Watchdog Unleashed: What consumer financial protection looks like
On Thursday, January 5, President Obama enabled the Consumer Financial Protection Bureau (CFPB) to take two giant and bold steps forward when he appointed Richard Cordray as the CFPB’s first director and launched the nation’s first federal nonbank supervision program.
After almost a year of partisan resistance to the appointment of its director, the CFPB is now fully staffed and ready to protect consumers. Its first target? Non-Banks.
Last week the agency released to the public its Mortgage Origination Examination Procedures, which detail the way CFPB will regulate independent lenders, brokers, servicers, and others unaffiliated with banks and depository institutions in the mortgage market.
The procedures build on groundbreaking procedures first announced in October by the agency and promise to reign in clandestine activities previously unregulated in the mortgage market--including those enacted by many of the largest subprime lenders during the housing bubble.
Cordray, who served as Assistant Director of Enforcement for the agency since its inception, got the nod to assume directorship through a controversial recess appointment. The recess appointment, one of 28 made by Obama since 2009, came in response to six months of stall tactics used by the Senate who vowed not to confirm any of Obama’s political appointees.
The appointment of Cordray gave the agency legal authority to implement the federal nonbank supervision program, a program whose new responsibility required a director.
Speaking of his appointment and the agency’s new initiative for the first time before an audience at the Brookings Institute, Cordray said,
“Now, for the first time, we can exercise the full authorities granted to us under the new law. That is the specific difference that having a director makes. Today, we are launching the Bureau’s program for supervising non-banks. We will begin dealing face-to-face with payday lenders, mortgage servicers, mortgage originators, private student lenders, and other firms that often compete with banks but have largely escaped any meaningful federal oversight.”
The agency also appointed Raj Date (pictured left), who formerly served as Special Advisor on the CFPB, to serve as Deputy Director of CFPB and Kent Markus, who served as Cordray’s Deputy Assistant, to serve as Assistant Director of Enforcement, the position vacated by Cordray.
With its leadership in place the CFPB, with about 700 employees, seems ready to not only continue its listening tour throughout the country, but also start placing new rules for road of finance.
WHAT IS THE CFPB?
Think of the CFPB as a newly planted hulk of a tree with six distinct roots. The trunk of CFPB comprises Director Cordray. Its first root handles all executive and administrative duties. Its second, perhaps most nurturing root is dedicated to consumer education and engagement while another root handles all research related to markets and regulations. Two other roots serve to advise the agency both internally on legal matters and externally with media and other external communications. Its final root, which made headlines last week with the launch of regulating non-banks, is perhaps the most muscular root and is dedicated to actually supervising and enforcing the fair lending and equal opportunity activities of large and non-banks.

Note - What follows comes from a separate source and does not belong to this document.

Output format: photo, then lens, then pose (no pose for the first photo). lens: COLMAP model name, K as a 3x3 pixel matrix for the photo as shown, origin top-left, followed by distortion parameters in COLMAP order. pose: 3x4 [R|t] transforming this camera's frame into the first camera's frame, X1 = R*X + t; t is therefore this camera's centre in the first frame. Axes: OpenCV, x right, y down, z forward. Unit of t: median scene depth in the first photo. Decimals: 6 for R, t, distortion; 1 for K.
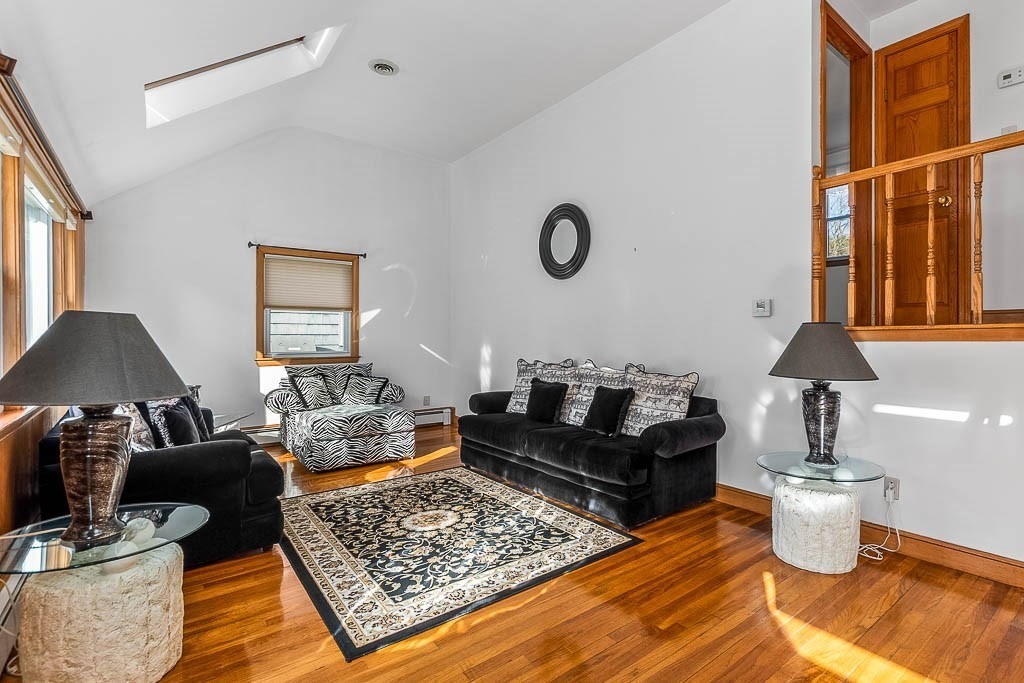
lens RADIAL K [[483.5, 0, 549.9], [0, 483.5, 340.4], [0, 0, 1]] dist [0.003206, 0.000491]
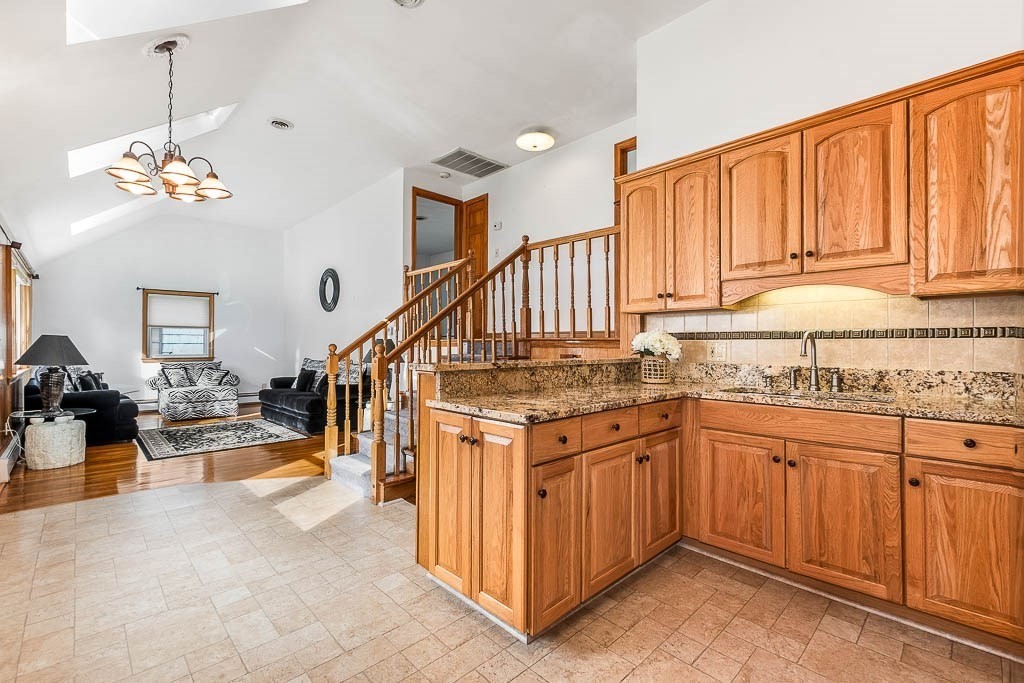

“One of our primary objectives is to bring clarity to the financial markets,” said Cordray of his agency’s efforts. “People have a hard time understanding the terms of a deal when they have to pore over reams of fine print. So we launched our Know Before You Owe campaign, to provide consumers with easy-to-understand disclosures that make clearer the prices and risks of financial products right up front. After all, two basic premises of a well-functioning market are: first, that buyers and sellers understand the terms of the deal, and second, that buyers are able to compare possible alternatives. Honest businesses want to compete in such a market, and they are satisfied to win market share based on fair competition and excellent customer service, not through deception or fraud.”
Since CFPB assumed the consolidated authority of seven other agencies for policing abuses in consumer financial products like credit cards and mortgages, in particular the responsibility for enforcing the Credit Card Accountability Responsibility and Disclosure Act (CARD Act), signed by the President in 2009 the agency has begun pushing credit card providers to simplify their forms in order to make sure consumers can better understand the fees and costs associated with credit.
Credit cards are the most commonly used form of consumer credit. Nearly 514 million credit cards are in circulation in the United States and represent about $700 billion in outstanding household debt that averages to more than $6,000 per household, according to Deputy Date.
The agency has also launched other efforts under the moniker “Know Before You Owe” regarding loans to senior citizens, students and military families, credit cards, credit scores and mortgages.